Understanding proppant flowback

Proppant production from hydraulically fractured wells can cause severe operational problems, increase safety concerns, and dramatically reduce economic returns on well-stimulation investments. Methods that have helped eliminate or minimize proppant flowback include modified completion designs, the use of controlled fracture closure for obtaining early closure on the proppant pack, and the use of materials designed to reduce proppant production. Curable resin-coated proppants, chopped fiberglass. thermoplastic strips, and chemicals that modify the surface of the proppant are all accepted methods for minimizing flowback This paper presents the results of both physical and numerical modeling of proppant flowback recorded during the development of a chemical designed for modifying the proppant surface. The goal of this study was to develop an understanding of the mecha nisms that control proppant flowback. Laboratory experiments performed in slot models with no closure stress helped establish the interaction of proppant size, proppant distribution, and fluid velocity. Additional studies of the impact of closure stress, fracture width, and fluid rate on proppant flowback were performed with modified API linear conductivity cells.

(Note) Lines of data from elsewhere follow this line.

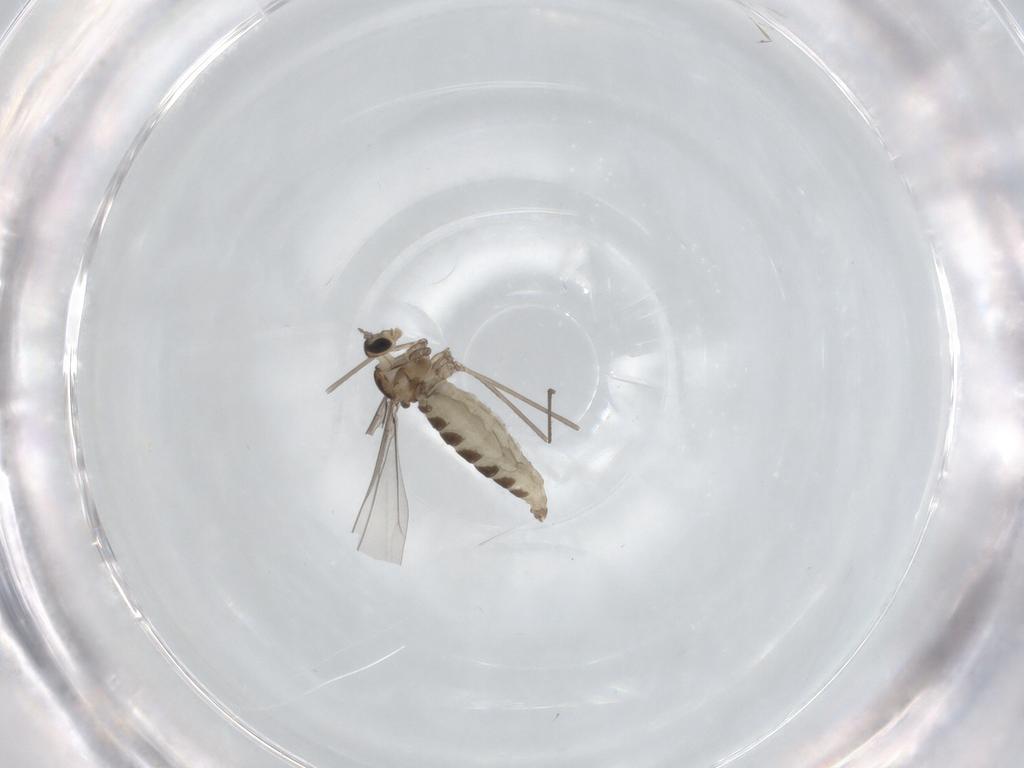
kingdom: Animalia
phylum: Arthropoda
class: Insecta
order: Diptera
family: Cecidomyiidae
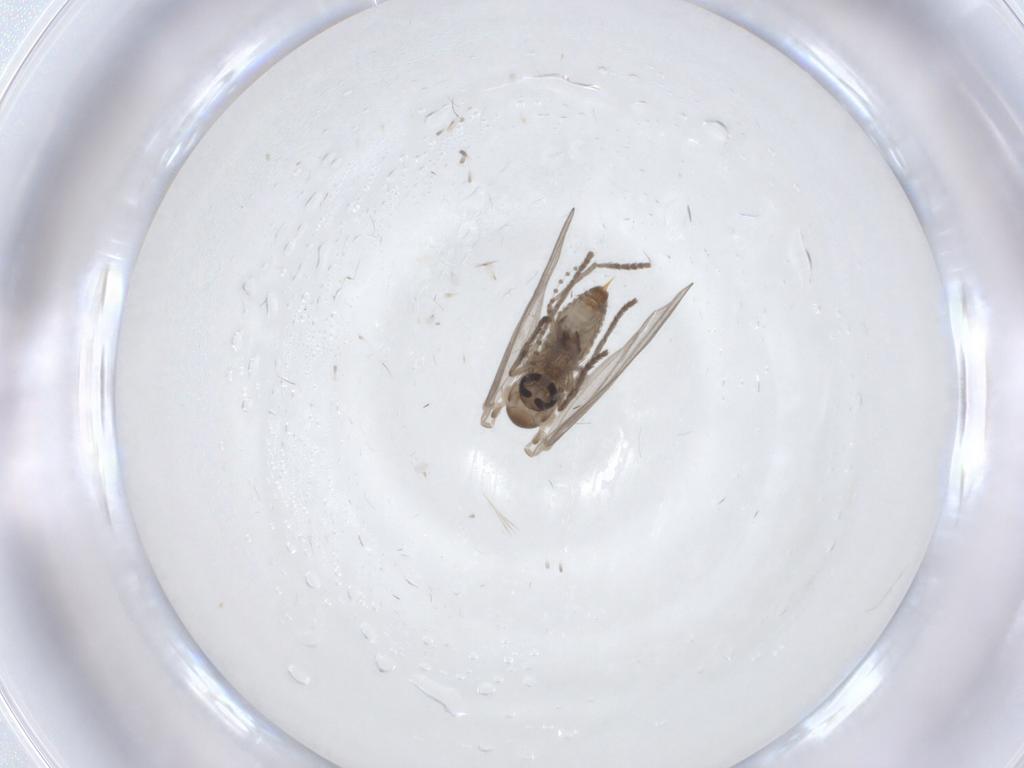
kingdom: Animalia
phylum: Arthropoda
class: Insecta
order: Diptera
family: Psychodidae
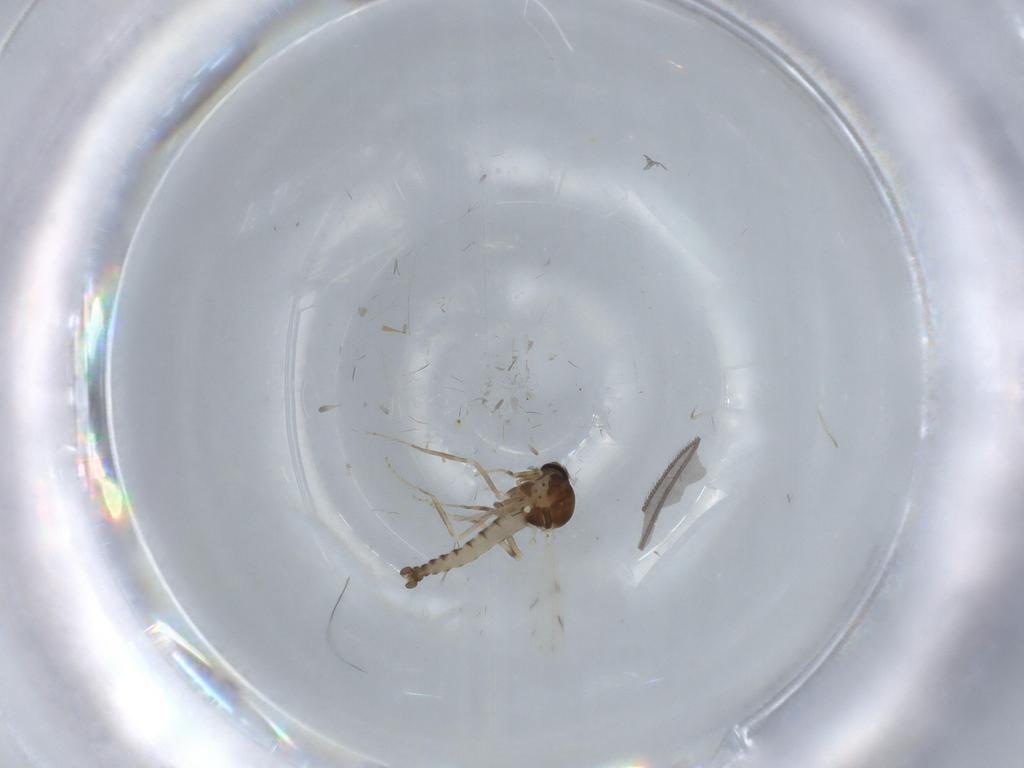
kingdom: Animalia
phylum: Arthropoda
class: Insecta
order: Diptera
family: Ceratopogonidae
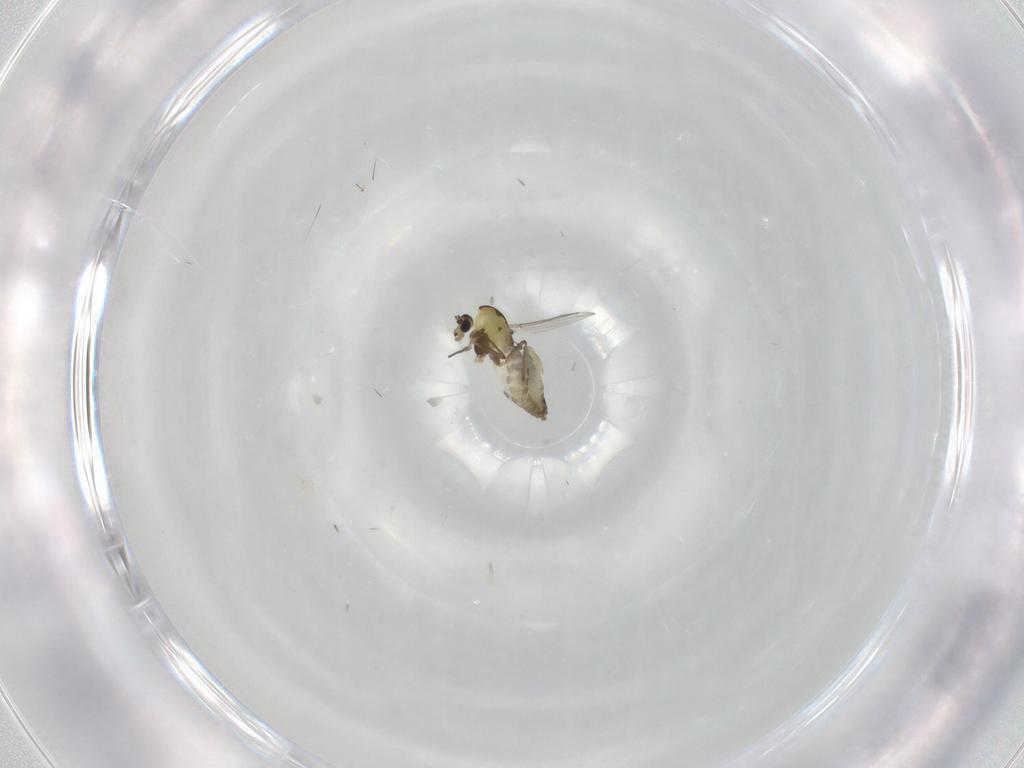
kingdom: Animalia
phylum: Arthropoda
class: Insecta
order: Diptera
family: Chironomidae
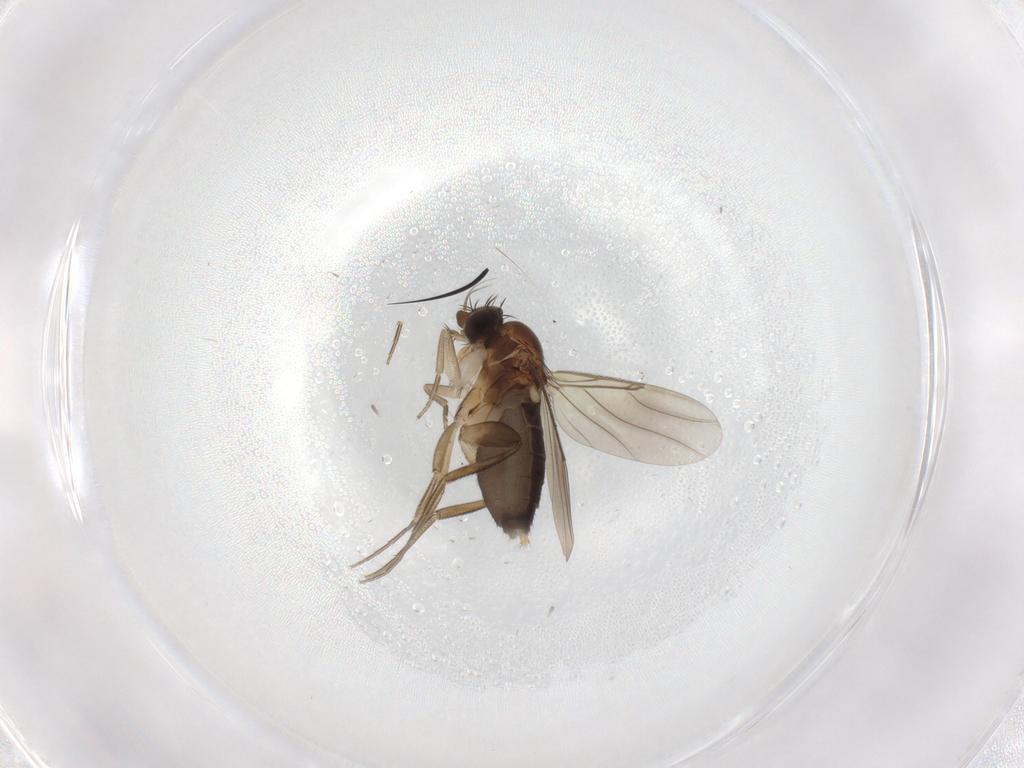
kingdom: Animalia
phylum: Arthropoda
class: Insecta
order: Diptera
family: Phoridae
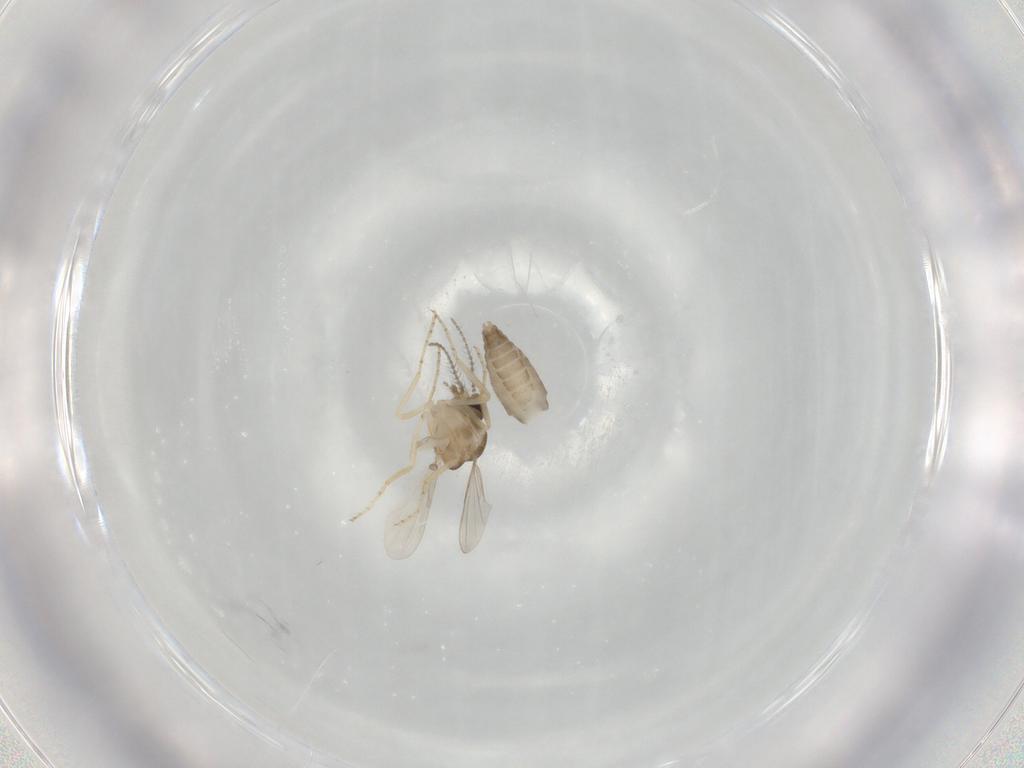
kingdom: Animalia
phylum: Arthropoda
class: Insecta
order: Diptera
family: Ceratopogonidae
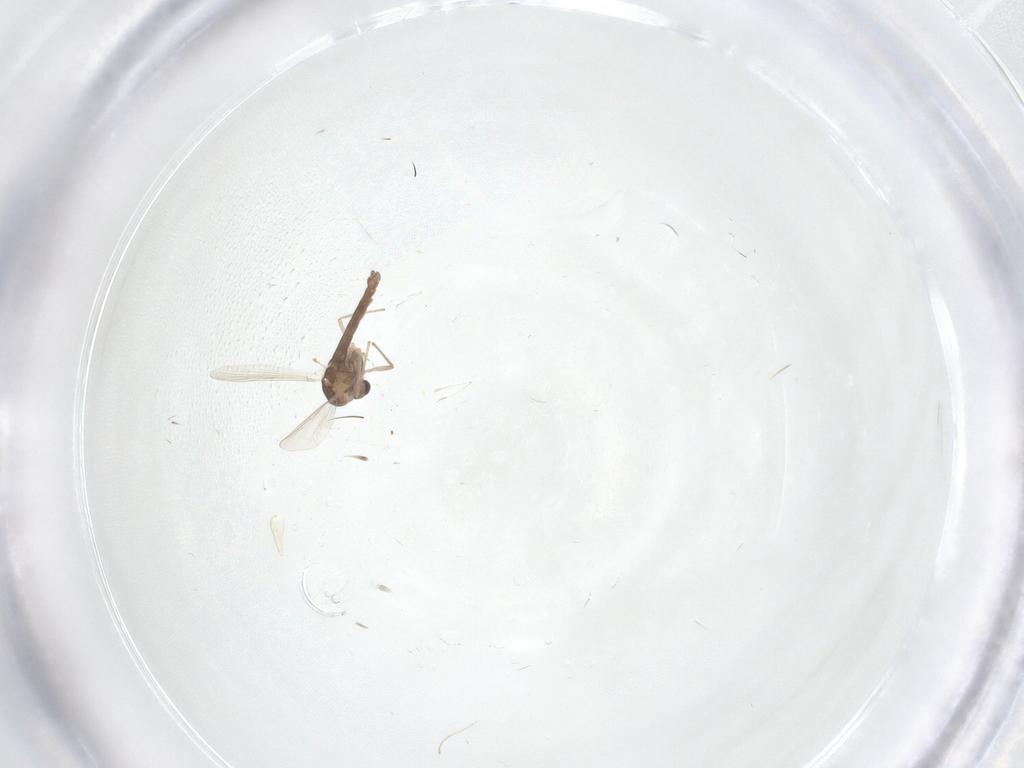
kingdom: Animalia
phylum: Arthropoda
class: Insecta
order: Diptera
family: Chironomidae
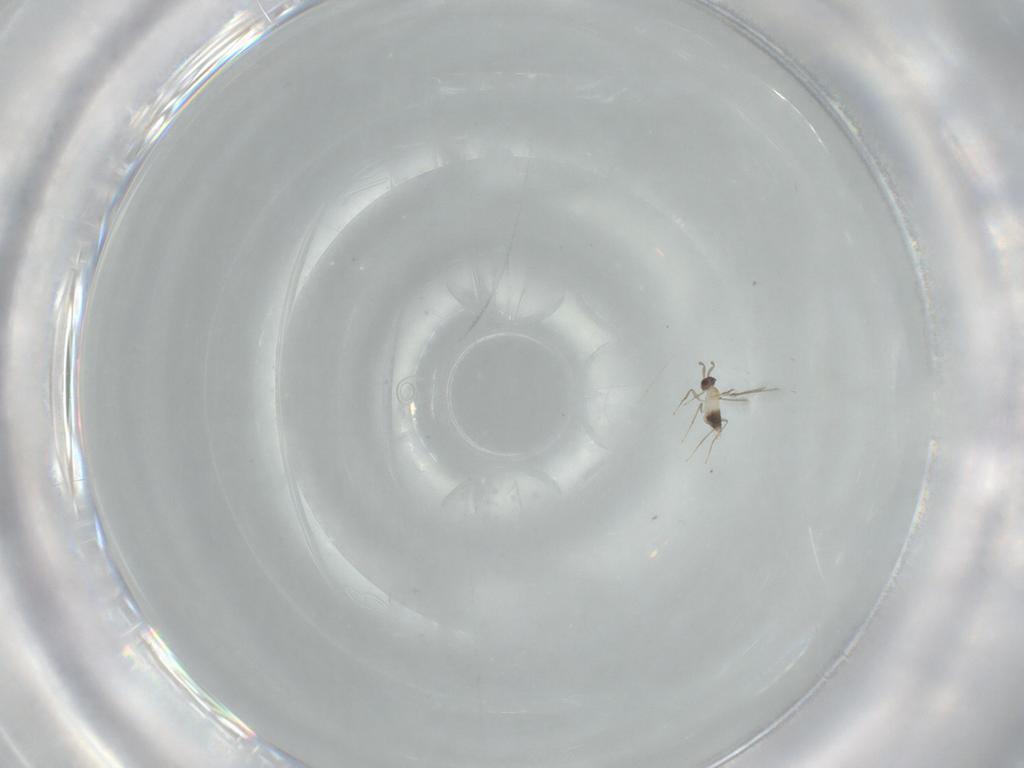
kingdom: Animalia
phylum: Arthropoda
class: Insecta
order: Hymenoptera
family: Mymaridae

Data obtained from the physical modeling were used to calibrate a numerical model that predicts proppant flowback. In this model, fluid flow in the proppant pack is described by Darcys equation for flow through porous media. The resulting velocity distribution allowed local stability to be assessed along the free surface between the proppant pack and the continuous fluid phase. Repeating these steps allowed evaluation of the interface that develops over time.

Remediation of Proppant Flowback-Laboratory and Field Studies

This paper presents the results of laboratory studies and field case histories of a remedial treatment technique using a lowviscosity consolidation fluid system that is placed into the propped fractures by coiled tubing (CT) or jointed pipe coupled with a pressure pulsing tool. The treatment fluids are designed to provide consolidation (for previously placed proppant) near the wellbore to glue the proppant grains in place without damaging the permeability of the proppant pack. Laboratory flow testing indicates that the proppant pack in a fracture model under closure stress only requires lowstrength bonds between proppant grains to withstand high production flow rates. The consolidation treatment transforms the loosely packed proppant in the fractures and the formation sand close to the wellbore into a cohesive, consolidated, yet highly permeable pack. Field case histories are presented and the treatment procedures, precautions, and recommendations for implementing the treatment process are discussed. One major advantage of this remedial treatment method is the ability to place the treatment fluid into the propped fractures, regardless of the number of perforation intervals and the length of the perforated intervals without mechanical isolation between the intervals. The fluid placement efficiency of this process makes remediation economically feasible, especially in wells with marginal reserves.